Shad Mahlum et ses collègues ouvrent leur article par un constat désormais partagé par la communauté scientifique en écologie de la restauration et de la conservation : "La restauration écologique et environnementale peut être coûteuse, et une certaine certitude de succès est donc désirable".

La restauration des continuités (longitudinale, latérale, verticale, temporelle) fait partie des mesures ayant émergé ces dernières décennies en aménagement des milieux aquatiques. Contrairement à des choix environnementaux de prévention traitant des impacts à la source, par exemple en interdisant des substances ou en contrôlant leur émission, la restauration physique est une tâche complexe et coûteuse, à la fois par le très grand nombre de milieux concernés et par la lourdeur des interventions sur le bâti existant, en lit ou en berge.

Hélas, si les effacements de grands barrages s'accompagnent parfois de suivis scientifiques ambitieux, les travaux plus modestes mais bien plus nombreux de continuité en rivière sont souvent négligés sur ce point : "Dans les petites structures telles que les buses, les ressources sont rarement mobilisées pour évaluer le résultat biologique de ces interventions, soulignent les scientifiques. C'est dommage vu que ces structures sont ubiquitaires et que les études d'impact des activités de restauration sont indispensables pour établir les bonnes pratiques, préciser les espérances de succès de la restauration et comprendre l'analyse coût-bénéfice des différentes approches de la restauration".

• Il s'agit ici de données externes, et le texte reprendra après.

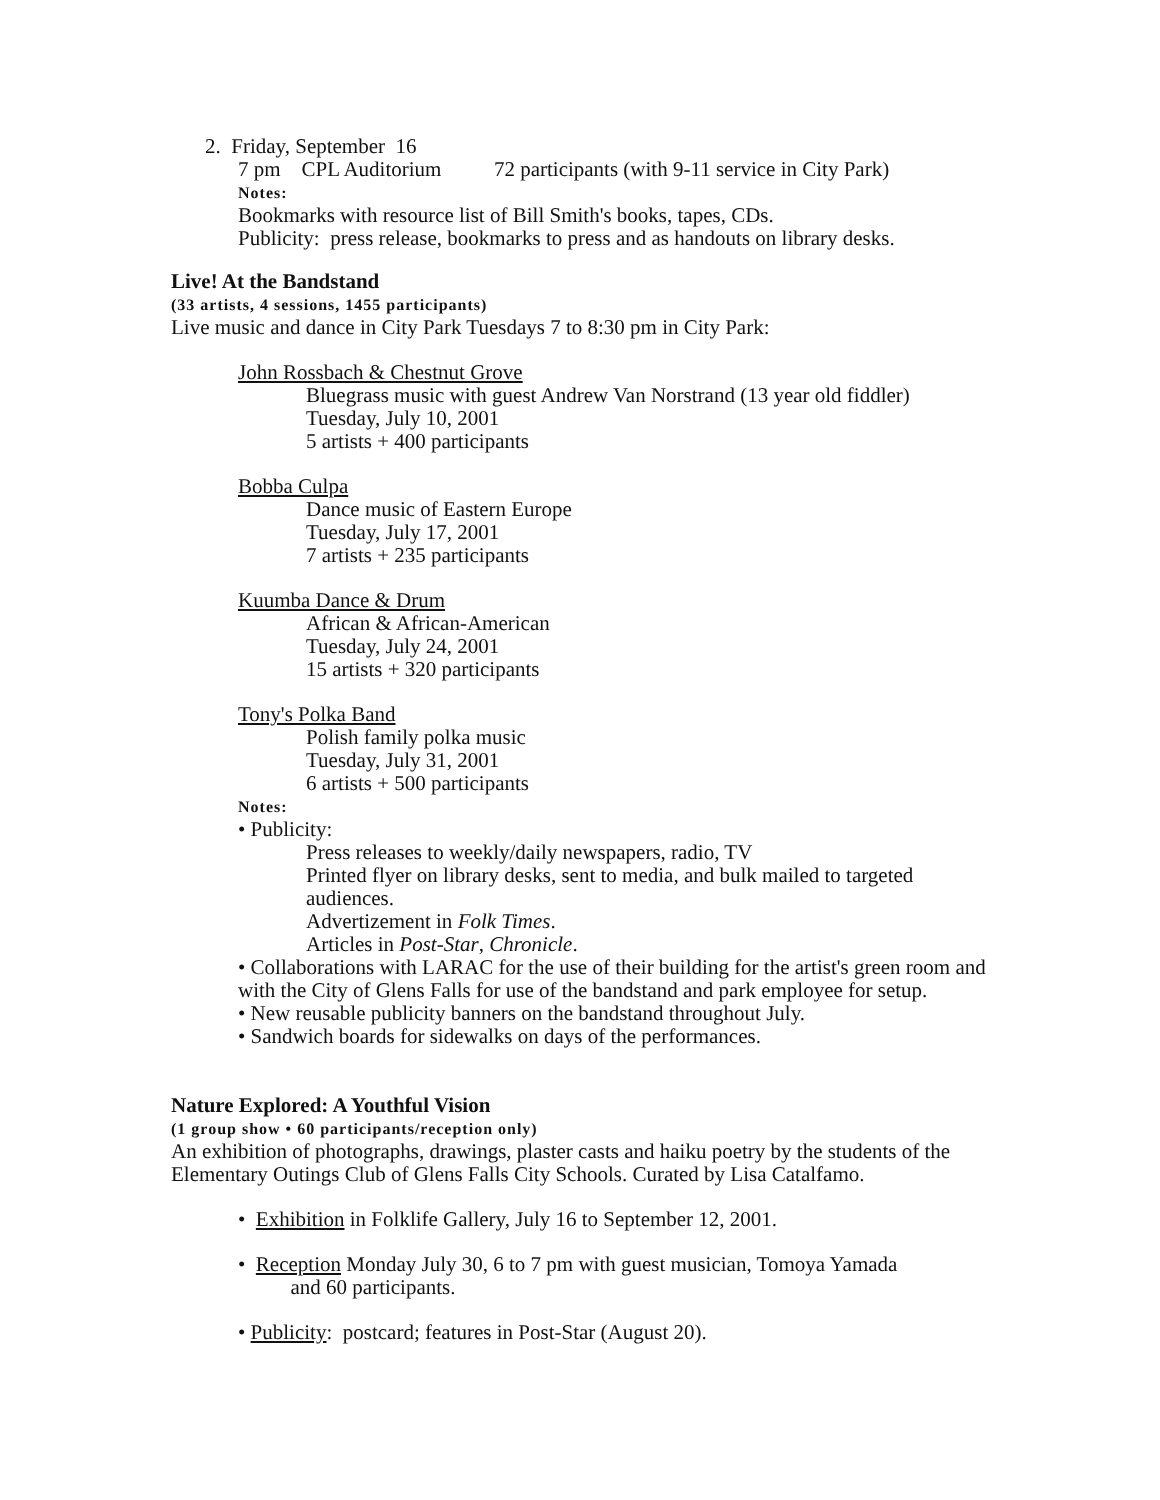2. Friday, September 16
7 pm CPL Auditorium 72 participants (with 9-11 service in City Park)
Notes:
Bookmarks with resource list of Bill Smith's books, tapes, CDs.
Publicity: press release, bookmarks to press and as handouts on library desks.
Live! At the Bandstand
(33 artists, 4 sessions, 1455 participants)
Live music and dance in City Park Tuesdays 7 to 8:30 pm in City Park:
John Rossbach & Chestnut Grove
Bluegrass music with guest Andrew Van Norstrand (13 year old fiddler)
Tuesday, July 10, 2001
5 artists + 400 participants
Bobba Culpa
Dance music of Eastern Europe
Tuesday, July 17, 2001
7 artists + 235 participants
Kuumba Dance & Drum
African & African-American
Tuesday, July 24, 2001
15 artists + 320 participants
Tony's Polka Band
Polish family polka music
Tuesday, July 31, 2001
6 artists + 500 participants
Notes:
• Publicity:
Press releases to weekly/daily newspapers, radio, TV
Printed flyer on library desks, sent to media, and bulk mailed to targeted audiences.
Advertizement in Folk Times.
Articles in Post-Star, Chronicle.
• Collaborations with LARAC for the use of their building for the artist's green room and with the City of Glens Falls for use of the bandstand and park employee for setup.
• New reusable publicity banners on the bandstand throughout July.
• Sandwich boards for sidewalks on days of the performances.
Nature Explored: A Youthful Vision
(1 group show • 60 participants/reception only)
An exhibition of photographs, drawings, plaster casts and haiku poetry by the students of the Elementary Outings Club of Glens Falls City Schools. Curated by Lisa Catalfamo.
• Exhibition in Folklife Gallery, July 16 to September 12, 2001.
• Reception Monday July 30, 6 to 7 pm with guest musician, Tomoya Yamada
and 60 participants.
• Publicity: postcard; features in Post-Star (August 20).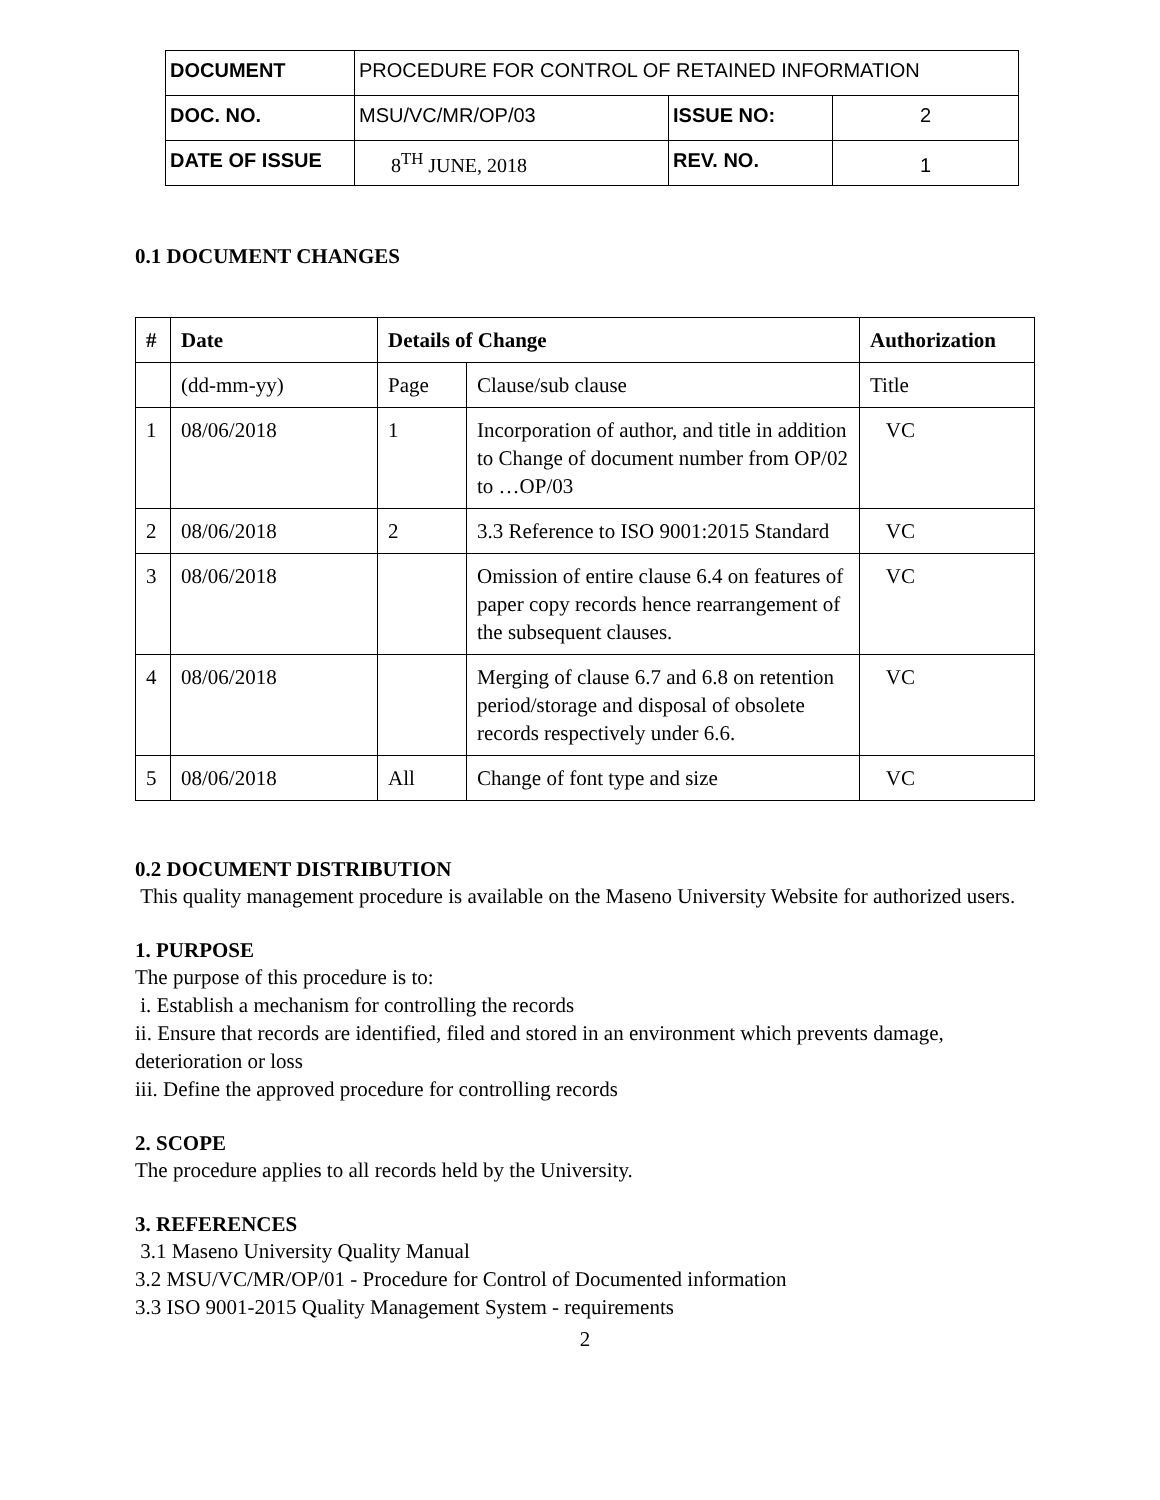| DOCUMENT | PROCEDURE FOR CONTROL OF RETAINED INFORMATION | | |
| DOC. NO. | MSU/VC/MR/OP/03 | ISSUE NO: | 2 |
| DATE OF ISSUE | 8<sup>TH</sup> JUNE, 2018 | REV. NO. | 1 |
0.1 DOCUMENT CHANGES
| # | Date | Details of Change | | Authorization |
| --- | --- | --- | --- | --- |
| | (dd-mm-yy) | Page | Clause/sub clause | Title |
| 1 | 08/06/2018 | 1 | Incorporation of author, and title in addition to Change of document number from OP/02 to …OP/03 | VC |
| 2 | 08/06/2018 | 2 | 3.3 Reference to ISO 9001:2015 Standard | VC |
| 3 | 08/06/2018 | | Omission of entire clause 6.4 on features of paper copy records hence rearrangement of the subsequent clauses. | VC |
| 4 | 08/06/2018 | | Merging of clause 6.7 and 6.8 on retention period/storage and disposal of obsolete records respectively under 6.6. | VC |
| 5 | 08/06/2018 | All | Change of font type and size | VC |
0.2 DOCUMENT DISTRIBUTION
This quality management procedure is available on the Maseno University Website for authorized users.
1. PURPOSE
The purpose of this procedure is to:
i. Establish a mechanism for controlling the records
ii. Ensure that records are identified, filed and stored in an environment which prevents damage, deterioration or loss
iii. Define the approved procedure for controlling records
2. SCOPE
The procedure applies to all records held by the University.
3. REFERENCES
3.1 Maseno University Quality Manual
3.2 MSU/VC/MR/OP/01 - Procedure for Control of Documented information
3.3 ISO 9001-2015 Quality Management System - requirements
2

L'étude canadienne a concerné 4 sites de tête de bassin, des petits cours d'eau fragmentés par une buse assurant un passage routier (ponceaux). A chaque fois, le site restauré a été comparé à un tronçon naturel présentant les mêmes caractéristiques. Les restaurations avaient consisté à ajouter des déflecteurs pour limiter la vitesse et varier l'écoulement, ou à construire un second passage.

Les chercheurs souhaitaient initialement étudier l'omble des fontaines (Salvelinus fontinalis), l'anguille d'Amérique (Anguilla rostrata) et la saumon atlantique (Salmo salar). Mais seuls des ombles ont pu être échantillonnés en quantité suffisante : 462 poissons ont ainsi été prélevés et taggés. Trois types de réponse ont été suivies : le pourcentage de montaison à succès (passage success, PS), l'échelle des débits franchissables (range of passable flows, RPF) et les périodes de débits franchissables (availability of passable flows, APF).

Effets significatif (+) ou négatif (-) sur les 4 sites étudiés et pour les 3 critères retenus, les résultats entre parenthèses sont significatifs à p<0.05. B-A : contrôle avant vs après. C-I : contrôle site restauré vs site référence (source : article cité, droit de courte citation).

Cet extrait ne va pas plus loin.